Second is to give Venice a population base. I think making that in Terra Firma (Italy) is boring and would attract the hostility of the Empire, Pope, France and the other Italian States but absent an Ottoman state there is a power vacuum and an Aegean island based state is feasible - Include Rhodes, Crete, Cyprus and the minor Islands maybe the Rump Byzantines and without the Ottoman threat this all feels more secure and attracts colonists either from Italy or refugees from the wars of the Ottoman successions to the relative stability of the Venetian domains.

These would also be protected from European politics by a strong Hungary and ?Serbia to distract the HRE or vice versa.

Then it all falls apart with the Transoceanic voyages undercutting the trade position. Unless someone else fails (Spain or Portugal). To allow Venice to slip in. Lets say that Portugal concentrates on the conquest of Morocco and Henry the Navigator’s cash gets funnelled into that not exploration and the void is filled by people in Venetian pay. You could get a trade empire - with the Atlantic base on the Canaries there and the Aegean were the main sugar Islands pre Caribbean and similar to Portugal a chain of fortresses with limited garrisons as trade posts. The mercenary bit is less of an issue when they are dependent on the reup from Venice and a loyal series of descendents would arise.

That could make Venice rich enough to fortify the homeland and hire enough mercenaries to protect itself and be a player in Balkan/Italian politics in the 16th 17th centuries it was in any event a respectable regional power. That could also translate into a more successful combination of the Portugese and Ottoman roles in the Indian Ocean trade.
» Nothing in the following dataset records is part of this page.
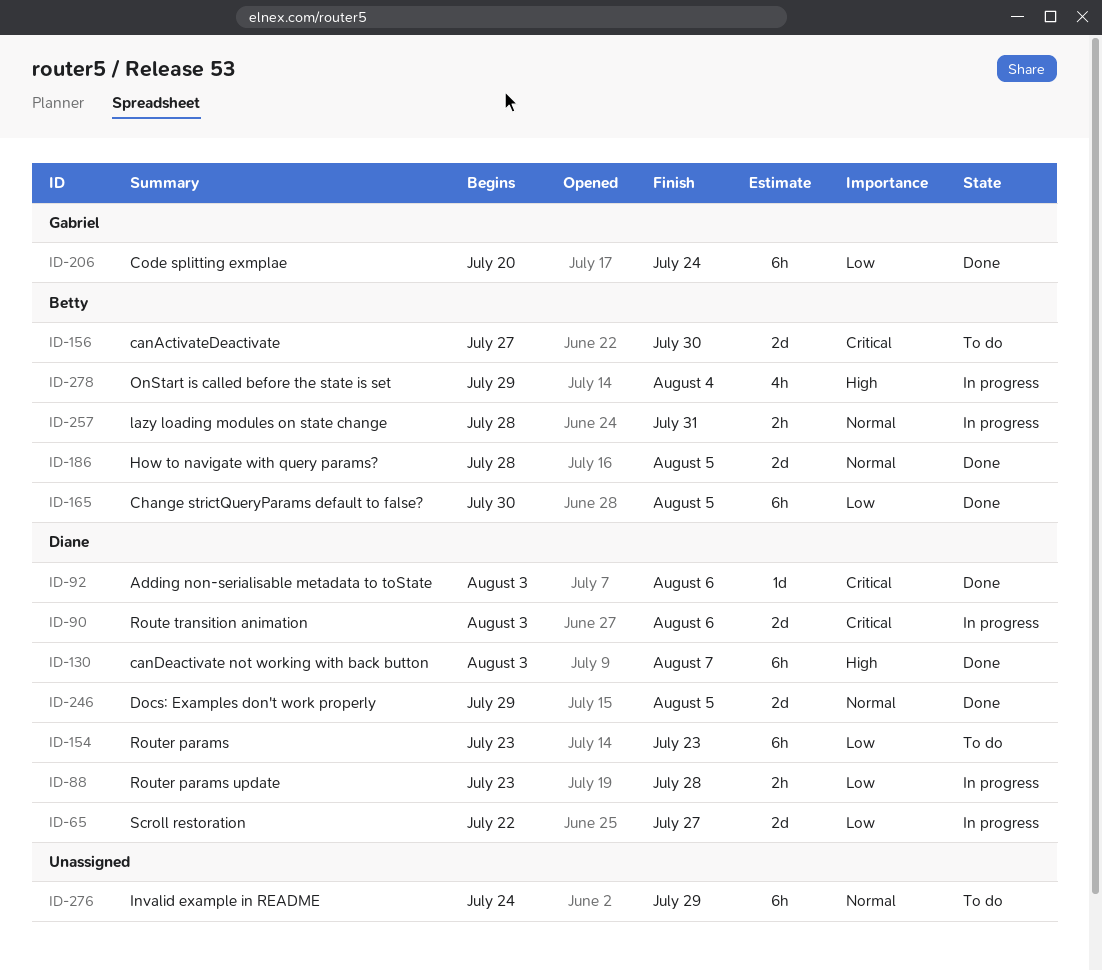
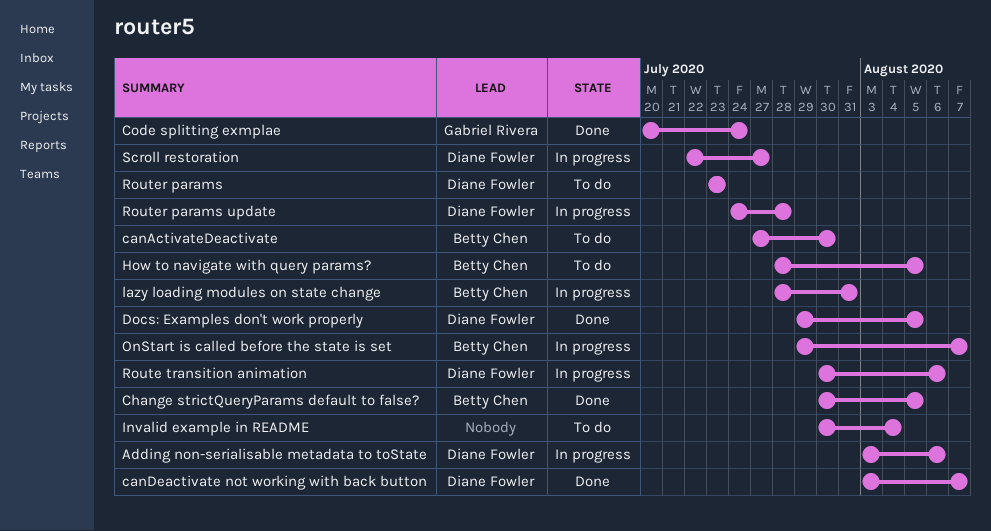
Adding non-serialisable metadata to toState, status: Done -> In progress
How to navigate with query params?, status: Done -> To do
Invalid example in README, start: Jul 24 -> Jul 30
Invalid example in README, due: Jul 29 -> Aug 4
OnStart is called before the state is set, due: Aug 4 -> Aug 7
Route transition animation, start: Aug 3 -> Jul 30
Router params update, start: Jul 23 -> Jul 24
If you want to preserve the power much beyond this then I think an Egyptian client state is necessary and preferably an actively friendly one or more than one, Say Venice is seen as the lesser of two evils and backs the fragmented Sunni states of the Levant and (OTL) ottoman empire against the Safavids with Egypt providing the manpower and Venice the banking/technology and back door into the Persian heartland.

The ancient red sea canal is well attested but its a Nile - Red sea canal and required constant maintenance - which would not be an issue if you had the labour and it made a LOT of money so its feasible. Getting control of Egypt and keeping it is the big deal.